Rousseau looked at the clock on the wall, then at Oedipus. “Good. We’ll come by for you tomorrow evening. My man will call later to make arrangements.”

“You’ll make it worthwhile?”

Rousseau shook her head. “Worthwhile? Yes, of course.”

The following evening a little before 11 o’clock with Rousseau in the back seat Oedipus drove his VAMA hearse down Pennsylvania Avenue and up Seventh street where Rudy Havercamp was waiting. Oedipus pulled over and Rousseau waved him into the seat next to her.

“Well,” she said with an opened palm extended.

Rudy handed her a flash drive. “I got everything he and his one-armed CIA buddy said.” He then opened his palm and began wiggling his fingers. “I believe what you got is mighty valuable as you’ll see. A small cut of your laundry business and we’ll call it even.”

“Laundry business?” Rousseau was incredulous.
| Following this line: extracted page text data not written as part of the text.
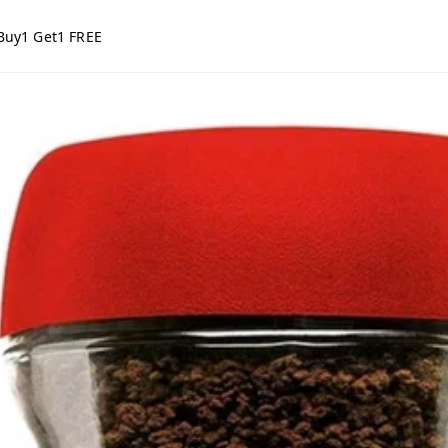
Buy1 Get1 FREE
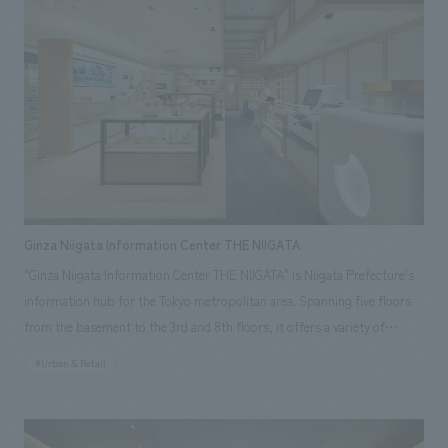
covering an entire wall. POSTUDIO aims to be a place where people will
come to "like" Japan even more through new encounters that start with
what they "like", and our company was in charge of interiors
construction work.
Ginza Niigata Information Center THE NIIGATA
"Ginza Niigata Information Center THE NIIGATA" is Niigata Prefecture's
information hub for the Tokyo metropolitan area. Spanning five floors
from the basement to the 3rd and 8th floors, it offers a variety of
functions including retail spaces, a sake tasting corner, event spaces, a
#Urban & Retail
restaurant, and a consultation service for people considering relocating
to Niigata. Our company was responsible for the design construction of
the basement to the 3rd floor, as well as the facility's branding planning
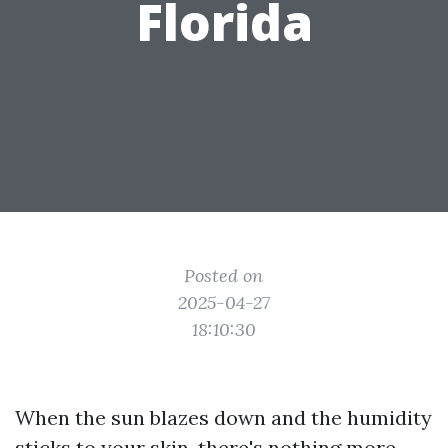
Florida
Posted on
2025-04-27
18:10:30
When the sun blazes down and the humidity
sticks to your skin, there's nothing more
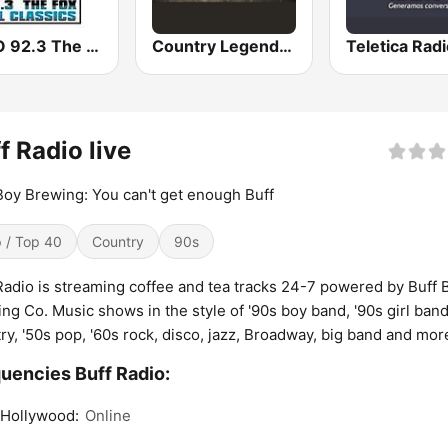
KHRO 92.3 The Fox
Country Legends USA
f Radio live
Boy Brewing: You can't get enough Buff
 / Top 40
Country
90s
Radio is streaming coffee and tea tracks 24-7 powered by Buff 
ng Co. Music shows in the style of '90s boy band, '90s girl band
ry, '50s pop, '60s rock, disco, jazz, Broadway, big band and mor
uencies Buff Radio:
 Hollywood:
Online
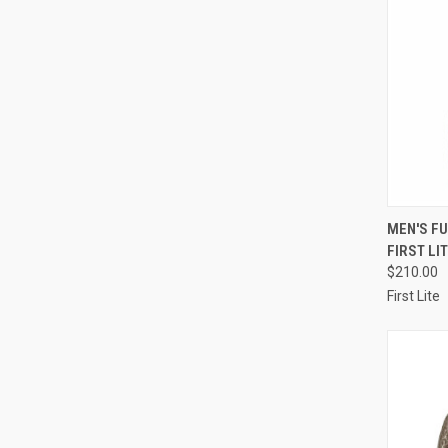
QUI
MEN'S F
FIRST LI
Compa
$210.00
First Lite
“I have contacts in the most amazing places. As I said … we’ll call it even.” Rousseau shrugged then looked in the rearview mirror and caught the one eye

staring back from the driver’s seat. She nodded, then reached in her coat pocket. “I see.”

Oedipus took off, maneuvered through the District, up and down one-way streets and angled thoroughfares teaming with open storefronts and a crowded populace seeking fun and frivolity until he was lost in the formidable and downright scary Southwest quadrant where one wouldn’t venture out at night without the armored protection of a VAMA tank. Suddenly the tank turned into an alley that refused to admit any form of light, as if to do so would have divulged the most hideous form of human poverty that the Cūtocracy claimed didn’t exist. It also happened to be Rousseau’s private dumping grounds. She pulled out her blue laser gun and shot Rudy in the heart, causing him to quake for several seconds before going silently dead. The car came to a SCREECHING halt. Rousseau reached over, opened Rudy’s door, and pushed him out. “Now we’re even.”